Permanent, severe incontinence is rare (approximately 1 percent), but 2-3% of patients will have a small amount of urine leakage that may require them to wear a pad in their underwear.
Other complications, although uncommon given technological advances, include urinary retention requiring transurethral resection of the prostate (TURP), inflammation of the testicle, prostatic abscess and permanent penile numbness. Almost all patients have a temporary need for a catheter to empty the bladder for an average of 15 days.

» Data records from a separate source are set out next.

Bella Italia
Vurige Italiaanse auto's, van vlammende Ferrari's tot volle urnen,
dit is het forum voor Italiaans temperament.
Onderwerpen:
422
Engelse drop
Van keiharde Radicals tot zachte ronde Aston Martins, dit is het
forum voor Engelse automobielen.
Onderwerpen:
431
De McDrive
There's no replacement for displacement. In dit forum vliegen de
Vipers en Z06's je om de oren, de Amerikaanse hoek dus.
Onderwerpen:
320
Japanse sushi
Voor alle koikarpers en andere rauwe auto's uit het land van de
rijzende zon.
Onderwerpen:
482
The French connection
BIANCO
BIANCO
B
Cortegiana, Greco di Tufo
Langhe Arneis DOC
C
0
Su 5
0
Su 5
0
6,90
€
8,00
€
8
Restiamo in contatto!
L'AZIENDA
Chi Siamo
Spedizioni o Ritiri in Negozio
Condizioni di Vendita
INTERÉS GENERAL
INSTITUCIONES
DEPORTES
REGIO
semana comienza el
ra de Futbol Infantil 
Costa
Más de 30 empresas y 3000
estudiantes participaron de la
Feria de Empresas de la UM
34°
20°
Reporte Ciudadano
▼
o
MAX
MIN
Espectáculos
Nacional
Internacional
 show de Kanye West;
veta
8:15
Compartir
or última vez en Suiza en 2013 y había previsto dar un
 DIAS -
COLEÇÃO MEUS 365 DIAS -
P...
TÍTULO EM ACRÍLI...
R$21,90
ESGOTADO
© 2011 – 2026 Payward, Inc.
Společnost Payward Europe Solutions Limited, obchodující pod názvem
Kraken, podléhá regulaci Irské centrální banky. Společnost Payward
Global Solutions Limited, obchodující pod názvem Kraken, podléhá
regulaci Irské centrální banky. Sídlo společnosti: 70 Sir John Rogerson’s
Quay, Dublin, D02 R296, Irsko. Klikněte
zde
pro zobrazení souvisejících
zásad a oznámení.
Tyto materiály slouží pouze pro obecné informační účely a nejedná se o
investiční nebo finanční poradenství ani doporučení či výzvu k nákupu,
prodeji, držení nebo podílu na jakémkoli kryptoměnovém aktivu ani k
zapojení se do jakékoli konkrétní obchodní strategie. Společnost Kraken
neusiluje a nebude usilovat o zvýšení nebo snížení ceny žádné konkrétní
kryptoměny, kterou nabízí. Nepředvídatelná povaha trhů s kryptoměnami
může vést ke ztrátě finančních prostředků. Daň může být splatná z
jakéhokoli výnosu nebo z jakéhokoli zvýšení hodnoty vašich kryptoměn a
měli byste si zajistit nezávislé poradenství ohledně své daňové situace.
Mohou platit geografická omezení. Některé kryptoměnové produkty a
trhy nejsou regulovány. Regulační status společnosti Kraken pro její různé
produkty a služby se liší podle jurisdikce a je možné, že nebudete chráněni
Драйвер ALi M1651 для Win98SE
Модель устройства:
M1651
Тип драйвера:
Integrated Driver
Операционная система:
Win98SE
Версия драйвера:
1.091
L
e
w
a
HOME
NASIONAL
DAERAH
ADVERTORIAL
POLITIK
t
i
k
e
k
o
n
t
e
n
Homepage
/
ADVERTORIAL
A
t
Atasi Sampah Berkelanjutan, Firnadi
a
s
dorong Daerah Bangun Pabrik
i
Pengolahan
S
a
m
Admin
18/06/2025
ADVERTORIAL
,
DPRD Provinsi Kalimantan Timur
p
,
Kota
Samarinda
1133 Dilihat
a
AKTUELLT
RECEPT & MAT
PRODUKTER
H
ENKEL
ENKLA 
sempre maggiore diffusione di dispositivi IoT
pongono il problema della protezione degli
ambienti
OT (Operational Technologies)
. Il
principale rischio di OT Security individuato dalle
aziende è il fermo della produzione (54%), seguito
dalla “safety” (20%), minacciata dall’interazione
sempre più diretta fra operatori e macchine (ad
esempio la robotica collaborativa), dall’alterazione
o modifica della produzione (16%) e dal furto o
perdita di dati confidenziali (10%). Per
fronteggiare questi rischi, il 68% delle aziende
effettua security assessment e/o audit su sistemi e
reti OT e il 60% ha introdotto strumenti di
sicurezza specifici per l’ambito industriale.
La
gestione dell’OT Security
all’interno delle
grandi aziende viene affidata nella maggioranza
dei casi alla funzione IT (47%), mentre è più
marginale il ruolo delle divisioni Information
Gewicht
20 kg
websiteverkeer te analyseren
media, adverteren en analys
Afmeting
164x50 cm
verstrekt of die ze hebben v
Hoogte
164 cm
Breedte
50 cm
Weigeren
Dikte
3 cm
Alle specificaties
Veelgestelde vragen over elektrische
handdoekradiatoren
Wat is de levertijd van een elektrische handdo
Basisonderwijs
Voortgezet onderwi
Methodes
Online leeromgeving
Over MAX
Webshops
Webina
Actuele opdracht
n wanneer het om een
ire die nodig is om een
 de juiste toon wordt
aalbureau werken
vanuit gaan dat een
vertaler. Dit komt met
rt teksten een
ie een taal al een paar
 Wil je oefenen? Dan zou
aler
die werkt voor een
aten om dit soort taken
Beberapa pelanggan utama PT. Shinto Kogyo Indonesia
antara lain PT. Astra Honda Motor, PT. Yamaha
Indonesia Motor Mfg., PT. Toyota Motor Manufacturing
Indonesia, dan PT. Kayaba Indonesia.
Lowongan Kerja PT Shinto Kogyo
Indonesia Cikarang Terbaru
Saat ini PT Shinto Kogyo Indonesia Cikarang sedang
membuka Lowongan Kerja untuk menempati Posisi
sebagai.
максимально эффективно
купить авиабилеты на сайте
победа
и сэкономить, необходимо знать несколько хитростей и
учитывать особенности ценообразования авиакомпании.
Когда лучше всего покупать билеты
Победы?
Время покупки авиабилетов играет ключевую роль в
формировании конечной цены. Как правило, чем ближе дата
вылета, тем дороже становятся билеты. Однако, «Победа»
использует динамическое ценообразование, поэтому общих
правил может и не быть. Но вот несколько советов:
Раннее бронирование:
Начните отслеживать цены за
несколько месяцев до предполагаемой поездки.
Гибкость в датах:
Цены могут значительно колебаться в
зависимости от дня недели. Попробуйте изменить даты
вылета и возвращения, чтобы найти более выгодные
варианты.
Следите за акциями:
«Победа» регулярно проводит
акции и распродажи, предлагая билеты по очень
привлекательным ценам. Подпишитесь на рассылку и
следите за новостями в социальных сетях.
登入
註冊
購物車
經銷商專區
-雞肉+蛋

Focal cryosurgery is a procedure in which only the area of the prostate that contains cancer is frozen. Some doctors are calling this procedure the “Male Lumpectomy” because only the cancer containing area of the prostate is treated, similar to the way that small breast cancers are treated in women. This results in less side effects, and less risk of impotence, than standard cryosurgery. Not all patients are good candidates for focal cryosurgery. The best candidates will have a small amount of Gleason 6 cancer in one or two biopsies from a single side of the prostate. Extensive biopsies of the prostate are performed under anesthesia several weeks prior to the procedure to map out the areas containing cancer and to be sure that more cancer is not present. The main advantage of focal cryosurgery is a low risk of impotence in men with normal sexual function.
Yes. An important use of cryoablation therapy is for patients who fail or develop recurrence after radiation therapy, a treatment called “salvage cryotherapy”. Salvage cryotherapy is the standard treatment for men with a rising PSA after radiation, biopsies that show persistent cancer in the prostate, and no evidence for prostate cancer that has spread outside the prostate.